Roni has been getting stuck in ever since then. She is paid for five working days a week, but is on call around the clock. A seven-day working week with some night work is usual.
“I don’t really have any other life,” she says. “But you just can’t say no. You can’t turn people away.”
She has always been one to stick up for what is right. “Mum raised me to follow my conscience and I will always be the one to speak up when something is wrong and keep trying until it is fixed.”
She says her own life journey has helped her “big time” in her work. As a Māori raised in a Pakeha family, she has insight into the difficulties of reintegrating with birth whānau. “That’s a problem faced by many who have grown up in social welfare care.”
It also means she can move comfortably in both cultures, and that has helped her form strong relationships between Te Whakaruruhau and government agencies and funders. As a result, Te Whakaruruhau can quickly get all sorts of help for their women, children and families – from housing and financial assistance to medical treatment or counselling.
“Our relationships with the Crown are crucial. We often need to work with the Police, Health, or Child, Youth and Family if there are children involved.”
Assistant Police Commissioner Allan Boreham says Roni and Te Whakaruruhau are always available for those needing help, and are highly trusted by the police. He says she is a rare type of leader, with “passion for improving safety of all women, selflessness of her own time, personal humility and respect for all people including offenders.”
Working with offenders
Six years ago Roni and her team began working with Te Ao Marama Māori Focus Unit in Waikeria Prison, focusing on family violence.
“The prison runs a tikanga programme which lines up to our own beliefs and values, and we could see potential in that.” It was the start of a highly unusual, but positive relationship between perpetrators of domestic violence, and those dealing with its effects. The men repair the houses of women who have had to flee from violence in their homes. Before that happened, Te Whakaruruhau staff had managed these tasks on their own.
“I remember the men went to one house that was blood splattered and smashed up. They spent two days there, and the guard said it was so quiet you could have heard a pin drop most of the time.
“Some of those men came back to us and said they had never realised the impact that some of them had left behind.”
But there is no judgement from the women of Te Whakaruruhau towards the men.
“We show our appreciation for their work by ensuring they are well fed and in how we treat them,” says Roni. “We honour these men for the work they do for us. They have helped so many of our families now.”
An outstanding woman
Roni was the Ministry of Social Development’s nomination for the 2011 Next Woman of the Year.
Backing the nomination, former Hamilton mayor and family violence expert Margaret Evans says “Ask anyone involved in family violence in the Waikato and you will be told that Roni is the heart and soul of ‘stopping’ efforts.

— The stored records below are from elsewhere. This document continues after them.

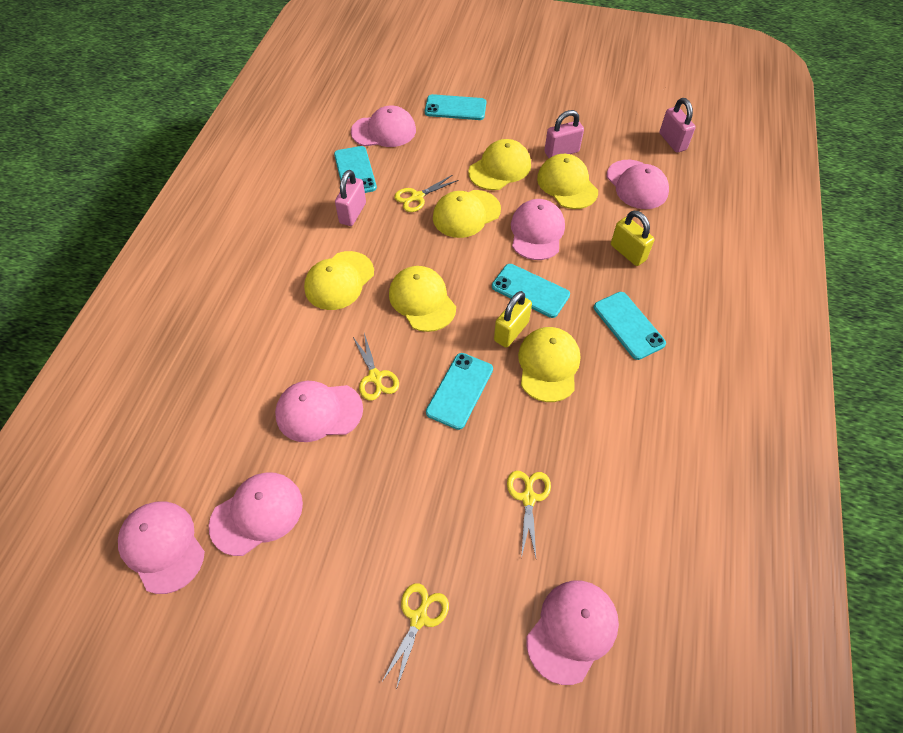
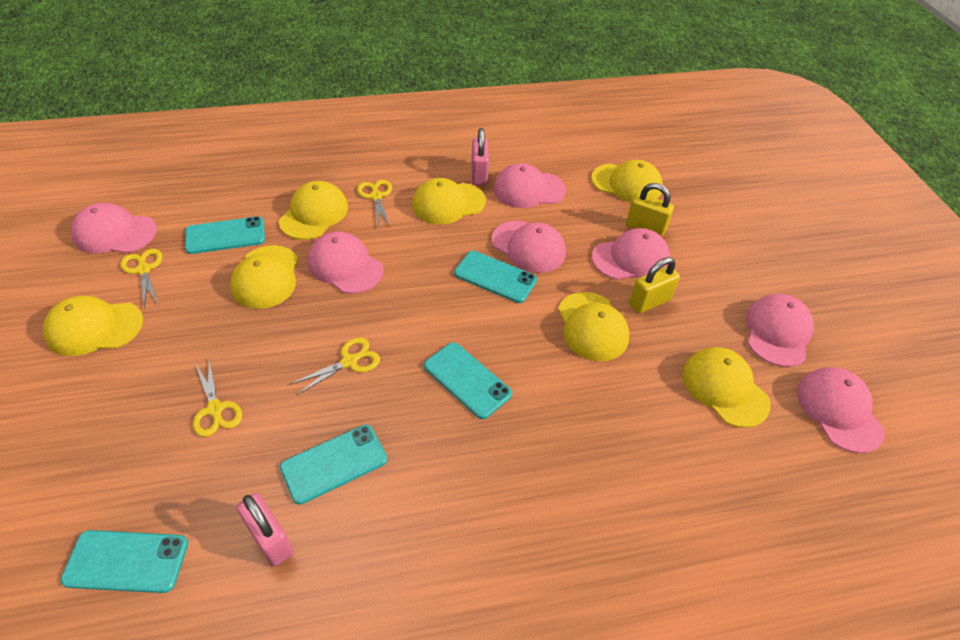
pink padlock: 3 -> 2
yellow cap: 6 -> 7

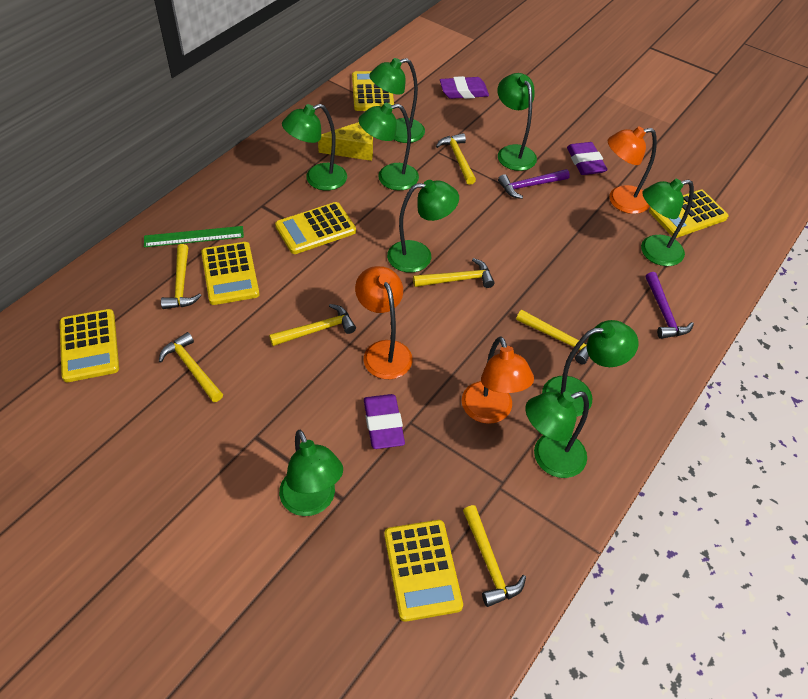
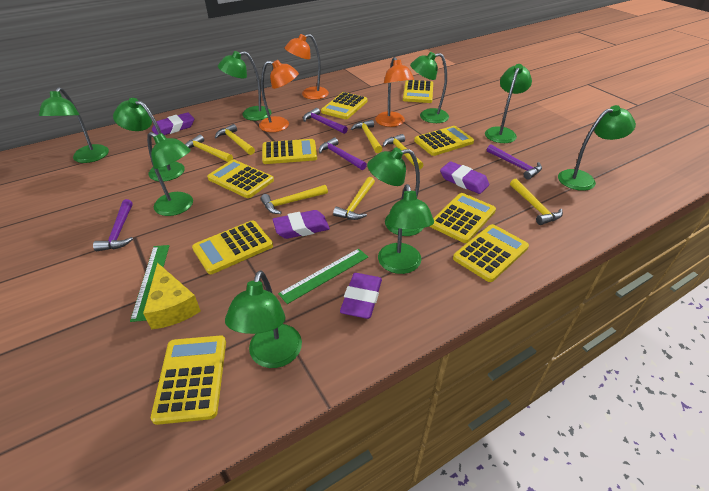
green lamp: 9 -> 10
green ruler: 1 -> 2
purple eraser: 3 -> 4
purple hammer: 2 -> 4
yellow calculator: 6 -> 9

“She is the hands-on practitioner, at the frontline, stopping the violence when others might hold back, intent always on the immediate safety of the mother and children, and then working on the longer-term plan.
“Every day for almost three decades now this woman has saved lives and gifted new ones… she is the human ambulance, the sister to lean on, the one who understands.”
As for Roni, she says she was pretty daunted by the nomination and feels humbled next to the stories of the other women who have been nominated for the award. She also says there’s a long way to go. “We don’t always get it right. We are still learning.”